Il était une fois la fin

Il était une fois la fin

Il était une fois une petite fille perdue dans le désert. Elle avait les cheveux blonds comme les blés. Mais pas les blés comme ceux qui poussaient dans les grands champs dorés, ceux d'où le paysage s'étalait jusqu'à la limite de votre champ de vision, ceux mêlés aux coquelicots roses et rouges, ceux que le soleil irradiait de sa couleur et de sa chaleur bienfaitrice. Non, ses cheveux avaient la couleur du blé étouffé, moisi dans la cave-serre du réfugié. D'un blé sec, qui avait oublié les grandes crues du Nil ou les pluies torrentielles de l'Ouest-collé-à-la-mer. D'un blé sacrifié, donné comme ça aux pauvres et aux affamés pendant la pénurie. D'un blé sale et souillé. Ses yeux étaient comme la mer. Mais êtes-vous vraiment sûr d'avoir déjà vu la mer ? Est-ce vraiment important ? Non, l'important était la couleur de ses yeux. D'un bleu profond, inondé, celui de la mer portant le poids de la nuit. Un bleu triste et sombre. De ces yeux qui n'ont vécu que le sable à perte de vue. De ces yeux qui lancent les éclairs connus sur les bateaux et les tempêtes. De ces yeux ayant connu tous les océans du monde, et reclus à présent sur la triste terre crade. Elle avait les lèvres rouges du sang des torturés, des damnés et des exilés. Des lèvres qui avaient connu les blessures, les larmes et la mort. Des lèvres pincées, gercées et déshydratées. Les lèvres collées au sable et aux cailloux lorsqu'elle tombait. Des lèvres qui tremblaient de peur et de colère. Des lèvres fuyant les hommes et leurs problèmes. Fuyant sa famille de cadavres pourris et ses amis aux os rongés.

Il était une fois une petite fille avançant résolument, dans sa robe jadis bleue, peut-être jolie. Avançant grâce à ses pieds nus poussés par la haine et la colère, à ses jambes saignant les cailloux et sa tête fuyant les coups du soleil brûlant et traître.
Il était une fois une petite fille qui pleurait. Ses larmes salées roulaient le long de ses joues et gouttaient sur le sable desséché de ses lèvres. Elles purgeaient sa peine et sortaient à flots, emportant avec elles les pensées noires et sales.
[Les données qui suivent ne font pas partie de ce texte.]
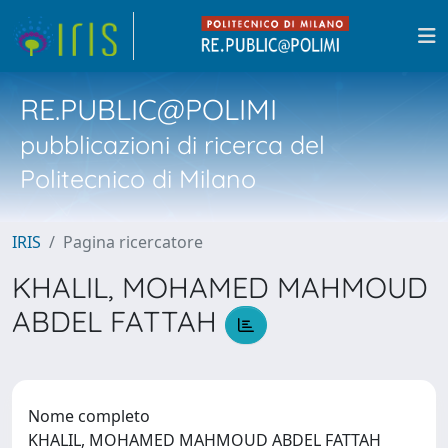
RE.PUBLIC@POLIMI
pubblicazioni di ricerca del
Politecnico di Milano
IRIS
Pagina ricercatore
KHALIL, MOHAMED MAHMOUD
ABDEL FATTAH
Nome completo
KHALIL, MOHAMED MAHMOUD ABDEL FATTAH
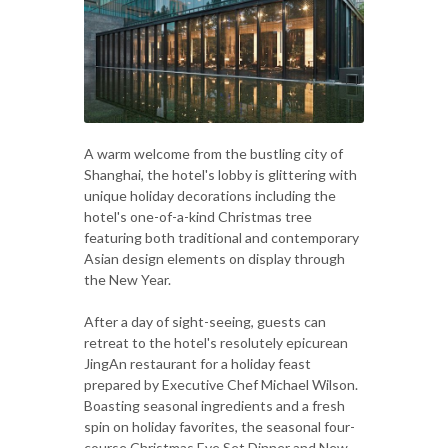
A warm welcome from the bustling city of
Shanghai, the hotel's lobby is glittering with
unique holiday decorations including the
hotel's one-of-a-kind Christmas tree
featuring both traditional and contemporary
Asian design elements on display through
the New Year.
After a day of sight-seeing, guests can
retreat to the hotel's resolutely epicurean
JingAn restaurant for a holiday feast
prepared by Executive Chef Michael Wilson.
Boasting seasonal ingredients and a fresh
spin on holiday favorites, the seasonal four-
course Christmas Eve Set Dinner and New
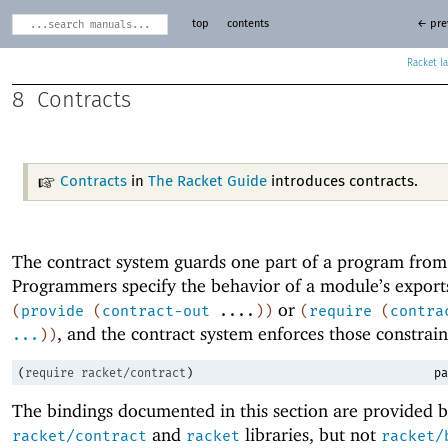
top
contents
← pre
Racket
8
Contracts
Contracts
in
The Racket Guide
introduces contracts.
The contract system guards one part of a program from
Programmers specify the behavior of a module’s export
or
(
provide
(
contract-out
....
)
)
(
require
(
contra
, and the contract system enforces those constrain
...
)
)
(
require
racket/contract
)
pa
The bindings documented in this section are provided b
and
libraries, but not
racket/contract
racket
racket/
Quand les larmes eurent fini de sortir la peine et les erreurs, elles commencèrent à puiser dans les joies et les bonheurs enfouis. Alors, ne resta que le vide dans le cœur déchiré de la petite fille.
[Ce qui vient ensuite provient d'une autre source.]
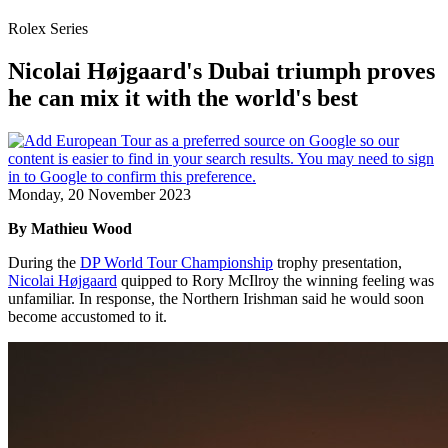
Rolex Series
Nicolai Højgaard's Dubai triumph proves
he can mix it with the world's best
Monday, 20 November 2023
By Mathieu Wood
During the
DP World Tour Championship
trophy presentation,
Nicolai Højgaard
quipped to Rory McIlroy the winning feeling was
unfamiliar. In response, the Northern Irishman said he would soon
become accustomed to it.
Il était une fois une petite fille qui s'envola. Elle marcha jusque dans le haut des cieux et s'assit sur des nuages disparates. Ses larmes continuèrent à couler et tombèrent sur le sable triste, qui se transforma en blé doré comme le soleil et en coquelicots roses et rouges comme la beauté. La terre vit sa beauté renaître, et les hommes revinrent. Ils fauchèrent le blé et les coquelicots de leurs canons et s'entre-tuèrent de leurs faucilles. Le monde redevint folie, sable et cailloux desséchés, et une petite fille survivante aux cheveux sales et aux lèvres gercées se perdit dans le désert. L'histoire recommença, encore et encore, et encore et encore... Peut-être qu'un jour nous comprendrons.